(Brano):
────────────────

Donne contro donne: la violenza femminile

Una delle cause principali della violenza delle donne sulle altre donne è l'invidia, frutto di una mancanza e di una debolezza personale.

La violenza è un mostro che toglie il senno e c'è un tipo di violenza molto sottile, a volte impercettibile al punto da non essere colta: quella delle donne sulle altre donne. Una delle cause di questa forma di violenza è l'invidia che non è solamente un sentimento nascente dallo sguardo verso l'esterno, ma è un rivolgimento proiettivo di un'immagine dolorosa di se stesse deboli, ossia una parafrasi di 'Io contro Me'.

La violenza che nasce dall'invidia femminile nasce dall'impossibilità di essere se stessa e non solamente di non poter essere l'altra. Un po' una sorta di interpretazione della violenza sadica come un'inaccettabile violenza masochistica. Al posto di essere violente contro se stesse si è, in questi casi di capovolgimento, violente contro le altre: ogni volta che si è nella tragica situazione psichica di soddisfare sentimenti inaccettabili attraverso l'uso della violenza, si 'sceglie' se essere violenti (spesso crudeli e cruente) con se stesse o con le altre rappresentanti-di-se-stessa. E dunque può essere un tipo di violenza femminile quella che sfocia nell'invidia dell'altra a partire dalla mancanza di se stessa.

────────────────

(Dati):

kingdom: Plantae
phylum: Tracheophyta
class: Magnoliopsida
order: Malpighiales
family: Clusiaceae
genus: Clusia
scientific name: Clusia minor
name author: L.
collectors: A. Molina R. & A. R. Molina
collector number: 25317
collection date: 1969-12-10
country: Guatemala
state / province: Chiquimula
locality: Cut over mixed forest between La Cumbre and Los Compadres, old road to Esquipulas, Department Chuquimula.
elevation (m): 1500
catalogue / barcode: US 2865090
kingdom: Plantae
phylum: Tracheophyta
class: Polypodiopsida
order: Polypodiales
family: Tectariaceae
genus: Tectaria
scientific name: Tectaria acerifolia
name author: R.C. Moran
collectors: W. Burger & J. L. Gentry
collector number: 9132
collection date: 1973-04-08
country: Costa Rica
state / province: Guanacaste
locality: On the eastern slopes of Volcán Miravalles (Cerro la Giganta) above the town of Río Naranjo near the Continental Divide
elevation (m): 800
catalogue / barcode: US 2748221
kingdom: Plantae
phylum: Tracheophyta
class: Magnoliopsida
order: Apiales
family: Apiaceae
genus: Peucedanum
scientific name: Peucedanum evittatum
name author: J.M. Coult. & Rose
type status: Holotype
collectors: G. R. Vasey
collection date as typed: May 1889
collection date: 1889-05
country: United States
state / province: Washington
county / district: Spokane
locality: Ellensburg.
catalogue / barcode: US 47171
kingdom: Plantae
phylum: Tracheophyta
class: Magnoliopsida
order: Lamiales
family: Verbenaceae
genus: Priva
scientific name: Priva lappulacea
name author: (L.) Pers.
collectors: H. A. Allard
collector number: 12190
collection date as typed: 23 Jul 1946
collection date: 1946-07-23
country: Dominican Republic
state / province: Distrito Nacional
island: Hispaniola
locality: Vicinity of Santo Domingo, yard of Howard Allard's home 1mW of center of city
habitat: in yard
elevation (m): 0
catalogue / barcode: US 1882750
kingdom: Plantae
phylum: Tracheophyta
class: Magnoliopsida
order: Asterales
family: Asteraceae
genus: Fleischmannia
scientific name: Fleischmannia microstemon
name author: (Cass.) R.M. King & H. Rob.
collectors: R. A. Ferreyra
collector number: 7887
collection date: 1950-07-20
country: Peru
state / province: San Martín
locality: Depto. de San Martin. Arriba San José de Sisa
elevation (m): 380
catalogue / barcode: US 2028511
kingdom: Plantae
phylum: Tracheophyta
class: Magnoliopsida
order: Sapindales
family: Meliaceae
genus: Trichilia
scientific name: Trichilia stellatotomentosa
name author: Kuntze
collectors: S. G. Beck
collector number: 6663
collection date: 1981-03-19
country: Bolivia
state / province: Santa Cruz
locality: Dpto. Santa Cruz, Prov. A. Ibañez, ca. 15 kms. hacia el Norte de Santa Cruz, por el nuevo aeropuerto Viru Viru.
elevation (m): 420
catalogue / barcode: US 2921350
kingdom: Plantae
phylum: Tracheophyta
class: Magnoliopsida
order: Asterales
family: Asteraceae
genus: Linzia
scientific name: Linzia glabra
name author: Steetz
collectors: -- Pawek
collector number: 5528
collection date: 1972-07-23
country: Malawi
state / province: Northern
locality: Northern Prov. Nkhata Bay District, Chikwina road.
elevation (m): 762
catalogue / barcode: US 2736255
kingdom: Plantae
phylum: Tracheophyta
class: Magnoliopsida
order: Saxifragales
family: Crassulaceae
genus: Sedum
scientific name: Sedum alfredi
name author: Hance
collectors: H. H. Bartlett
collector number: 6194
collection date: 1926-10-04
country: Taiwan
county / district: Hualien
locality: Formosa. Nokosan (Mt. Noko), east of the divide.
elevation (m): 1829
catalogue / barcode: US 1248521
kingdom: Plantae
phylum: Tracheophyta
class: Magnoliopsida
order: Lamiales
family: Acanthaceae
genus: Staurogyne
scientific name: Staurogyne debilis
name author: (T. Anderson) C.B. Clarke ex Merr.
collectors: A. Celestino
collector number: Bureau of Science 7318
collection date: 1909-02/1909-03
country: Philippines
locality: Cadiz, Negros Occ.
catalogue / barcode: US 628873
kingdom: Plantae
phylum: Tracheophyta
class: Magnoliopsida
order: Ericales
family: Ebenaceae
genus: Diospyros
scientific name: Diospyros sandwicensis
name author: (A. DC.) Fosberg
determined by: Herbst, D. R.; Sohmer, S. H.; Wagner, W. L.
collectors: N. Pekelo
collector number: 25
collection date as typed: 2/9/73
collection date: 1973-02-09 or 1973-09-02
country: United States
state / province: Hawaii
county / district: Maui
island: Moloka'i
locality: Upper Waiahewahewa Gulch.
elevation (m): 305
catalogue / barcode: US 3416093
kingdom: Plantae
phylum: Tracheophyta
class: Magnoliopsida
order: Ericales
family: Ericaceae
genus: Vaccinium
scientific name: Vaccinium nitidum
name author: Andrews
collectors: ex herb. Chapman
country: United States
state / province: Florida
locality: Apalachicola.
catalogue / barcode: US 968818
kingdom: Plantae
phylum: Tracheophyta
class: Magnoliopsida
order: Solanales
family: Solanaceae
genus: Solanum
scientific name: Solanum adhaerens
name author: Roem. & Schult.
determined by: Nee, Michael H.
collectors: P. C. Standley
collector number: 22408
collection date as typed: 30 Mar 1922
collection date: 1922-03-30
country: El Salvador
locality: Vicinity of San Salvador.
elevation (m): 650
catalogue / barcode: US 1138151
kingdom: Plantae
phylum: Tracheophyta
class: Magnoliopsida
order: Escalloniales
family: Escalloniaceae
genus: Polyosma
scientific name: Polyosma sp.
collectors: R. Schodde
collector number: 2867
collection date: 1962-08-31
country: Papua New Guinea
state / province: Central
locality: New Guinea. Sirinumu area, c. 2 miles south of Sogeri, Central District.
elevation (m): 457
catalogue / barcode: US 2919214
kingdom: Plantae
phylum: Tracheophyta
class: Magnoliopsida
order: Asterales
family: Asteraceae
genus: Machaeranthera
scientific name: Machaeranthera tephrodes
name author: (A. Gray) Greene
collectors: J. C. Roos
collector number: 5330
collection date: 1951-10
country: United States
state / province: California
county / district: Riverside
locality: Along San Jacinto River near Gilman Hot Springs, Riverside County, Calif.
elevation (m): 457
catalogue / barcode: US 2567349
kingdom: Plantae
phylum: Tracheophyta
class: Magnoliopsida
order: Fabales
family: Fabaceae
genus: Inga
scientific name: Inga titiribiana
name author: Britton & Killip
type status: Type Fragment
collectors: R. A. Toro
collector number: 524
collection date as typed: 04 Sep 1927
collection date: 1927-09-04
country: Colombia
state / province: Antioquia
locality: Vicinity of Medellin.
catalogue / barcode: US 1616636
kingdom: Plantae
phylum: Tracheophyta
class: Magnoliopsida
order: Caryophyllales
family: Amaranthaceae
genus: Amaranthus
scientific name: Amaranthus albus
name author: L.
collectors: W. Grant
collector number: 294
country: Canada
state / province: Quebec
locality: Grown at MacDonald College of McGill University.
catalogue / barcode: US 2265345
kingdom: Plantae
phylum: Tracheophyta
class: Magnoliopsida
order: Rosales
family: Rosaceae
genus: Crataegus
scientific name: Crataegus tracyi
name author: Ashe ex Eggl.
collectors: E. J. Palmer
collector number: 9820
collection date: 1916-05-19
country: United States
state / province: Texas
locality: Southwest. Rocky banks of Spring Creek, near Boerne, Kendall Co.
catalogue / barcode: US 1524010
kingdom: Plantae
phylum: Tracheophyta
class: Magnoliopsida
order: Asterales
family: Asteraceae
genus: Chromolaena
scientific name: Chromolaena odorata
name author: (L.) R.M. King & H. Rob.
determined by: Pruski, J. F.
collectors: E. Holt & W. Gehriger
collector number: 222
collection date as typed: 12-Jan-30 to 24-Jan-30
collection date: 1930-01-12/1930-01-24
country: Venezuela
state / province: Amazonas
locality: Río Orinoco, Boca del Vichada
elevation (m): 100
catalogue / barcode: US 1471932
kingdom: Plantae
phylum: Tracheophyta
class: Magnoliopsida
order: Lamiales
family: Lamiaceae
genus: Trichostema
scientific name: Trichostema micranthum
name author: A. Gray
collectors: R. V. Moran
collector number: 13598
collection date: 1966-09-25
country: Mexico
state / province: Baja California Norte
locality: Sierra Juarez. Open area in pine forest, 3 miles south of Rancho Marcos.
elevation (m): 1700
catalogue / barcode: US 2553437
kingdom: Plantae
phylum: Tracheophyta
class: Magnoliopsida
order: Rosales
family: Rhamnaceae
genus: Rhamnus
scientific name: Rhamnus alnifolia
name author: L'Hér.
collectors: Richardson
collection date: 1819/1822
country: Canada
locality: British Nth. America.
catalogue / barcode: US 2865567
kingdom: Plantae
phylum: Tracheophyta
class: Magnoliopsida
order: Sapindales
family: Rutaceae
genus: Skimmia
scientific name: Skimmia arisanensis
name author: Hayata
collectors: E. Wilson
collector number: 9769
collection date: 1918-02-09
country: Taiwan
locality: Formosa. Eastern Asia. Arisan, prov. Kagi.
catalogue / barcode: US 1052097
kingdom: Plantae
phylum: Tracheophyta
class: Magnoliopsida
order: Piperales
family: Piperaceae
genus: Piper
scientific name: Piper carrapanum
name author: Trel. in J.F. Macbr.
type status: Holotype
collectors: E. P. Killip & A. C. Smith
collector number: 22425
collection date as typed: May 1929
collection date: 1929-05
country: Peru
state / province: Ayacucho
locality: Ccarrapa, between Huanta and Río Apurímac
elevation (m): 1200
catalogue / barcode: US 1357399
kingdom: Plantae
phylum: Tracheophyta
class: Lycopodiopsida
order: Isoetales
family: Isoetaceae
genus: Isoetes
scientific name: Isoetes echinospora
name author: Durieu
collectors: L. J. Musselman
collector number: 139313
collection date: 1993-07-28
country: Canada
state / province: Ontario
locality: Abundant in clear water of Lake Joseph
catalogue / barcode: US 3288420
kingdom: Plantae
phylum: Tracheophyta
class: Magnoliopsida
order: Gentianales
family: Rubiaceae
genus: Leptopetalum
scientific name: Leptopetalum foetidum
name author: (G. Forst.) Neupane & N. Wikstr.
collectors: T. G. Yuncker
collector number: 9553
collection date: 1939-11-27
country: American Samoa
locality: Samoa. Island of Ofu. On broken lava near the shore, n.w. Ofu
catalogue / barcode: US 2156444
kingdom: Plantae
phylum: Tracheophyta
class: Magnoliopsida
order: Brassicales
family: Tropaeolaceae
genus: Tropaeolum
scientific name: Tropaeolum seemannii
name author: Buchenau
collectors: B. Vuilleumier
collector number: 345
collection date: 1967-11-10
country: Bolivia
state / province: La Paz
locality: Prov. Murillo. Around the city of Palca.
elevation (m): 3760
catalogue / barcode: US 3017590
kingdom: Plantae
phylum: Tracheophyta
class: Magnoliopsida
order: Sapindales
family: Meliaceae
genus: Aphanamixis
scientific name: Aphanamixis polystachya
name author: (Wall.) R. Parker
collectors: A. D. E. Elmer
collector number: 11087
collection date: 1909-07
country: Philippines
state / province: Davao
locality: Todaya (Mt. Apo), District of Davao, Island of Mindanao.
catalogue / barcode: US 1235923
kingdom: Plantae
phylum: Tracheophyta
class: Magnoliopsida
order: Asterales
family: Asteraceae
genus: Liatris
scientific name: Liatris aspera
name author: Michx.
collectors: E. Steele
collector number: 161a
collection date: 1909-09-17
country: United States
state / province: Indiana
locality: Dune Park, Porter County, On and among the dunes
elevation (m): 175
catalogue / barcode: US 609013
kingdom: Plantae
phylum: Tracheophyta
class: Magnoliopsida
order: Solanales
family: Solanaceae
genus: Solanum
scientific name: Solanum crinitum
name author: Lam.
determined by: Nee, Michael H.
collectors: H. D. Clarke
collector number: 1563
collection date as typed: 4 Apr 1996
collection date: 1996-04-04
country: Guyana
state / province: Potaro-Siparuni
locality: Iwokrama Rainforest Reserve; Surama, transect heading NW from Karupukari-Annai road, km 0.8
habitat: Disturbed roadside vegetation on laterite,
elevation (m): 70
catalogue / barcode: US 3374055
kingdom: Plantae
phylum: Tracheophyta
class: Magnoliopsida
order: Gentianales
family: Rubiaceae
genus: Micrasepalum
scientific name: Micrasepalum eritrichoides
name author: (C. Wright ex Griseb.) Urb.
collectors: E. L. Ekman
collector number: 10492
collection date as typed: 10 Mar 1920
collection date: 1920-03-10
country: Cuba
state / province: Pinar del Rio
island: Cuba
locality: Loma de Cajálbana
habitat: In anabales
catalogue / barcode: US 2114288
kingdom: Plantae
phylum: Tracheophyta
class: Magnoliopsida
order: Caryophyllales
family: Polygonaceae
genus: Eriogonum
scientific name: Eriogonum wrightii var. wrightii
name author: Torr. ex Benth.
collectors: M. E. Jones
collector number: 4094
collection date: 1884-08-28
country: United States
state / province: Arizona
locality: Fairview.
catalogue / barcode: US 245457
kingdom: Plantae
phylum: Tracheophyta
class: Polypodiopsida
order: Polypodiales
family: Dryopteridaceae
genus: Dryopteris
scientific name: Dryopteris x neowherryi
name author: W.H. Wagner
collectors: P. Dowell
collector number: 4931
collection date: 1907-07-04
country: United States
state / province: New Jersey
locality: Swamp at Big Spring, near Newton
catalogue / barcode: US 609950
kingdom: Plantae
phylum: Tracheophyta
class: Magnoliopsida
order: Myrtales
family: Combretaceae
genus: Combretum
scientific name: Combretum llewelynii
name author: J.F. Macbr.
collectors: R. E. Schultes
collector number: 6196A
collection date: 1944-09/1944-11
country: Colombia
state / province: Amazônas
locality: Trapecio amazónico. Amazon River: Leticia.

────────────────

(Consegna 1):
Secondo il brano sulla violenza tra donne, qual è una delle cause principali della violenza delle donne sulle altre donne?
(Consegna 2):
Ricopia dal brano sulla violenza tra donne il tratto che va da "Donne contro donne: la" fino a "una debolezza personale.".
Questi dati vengono da un'altra fonte.

(Risposta 1):
L'invidia, frutto di una mancanza e di una debolezza personale.

(Risposta 2):
Donne contro donne: la violenza femminile

Una delle cause principali della violenza delle donne sulle altre donne è l'invidia, frutto di una mancanza e di una debolezza personale.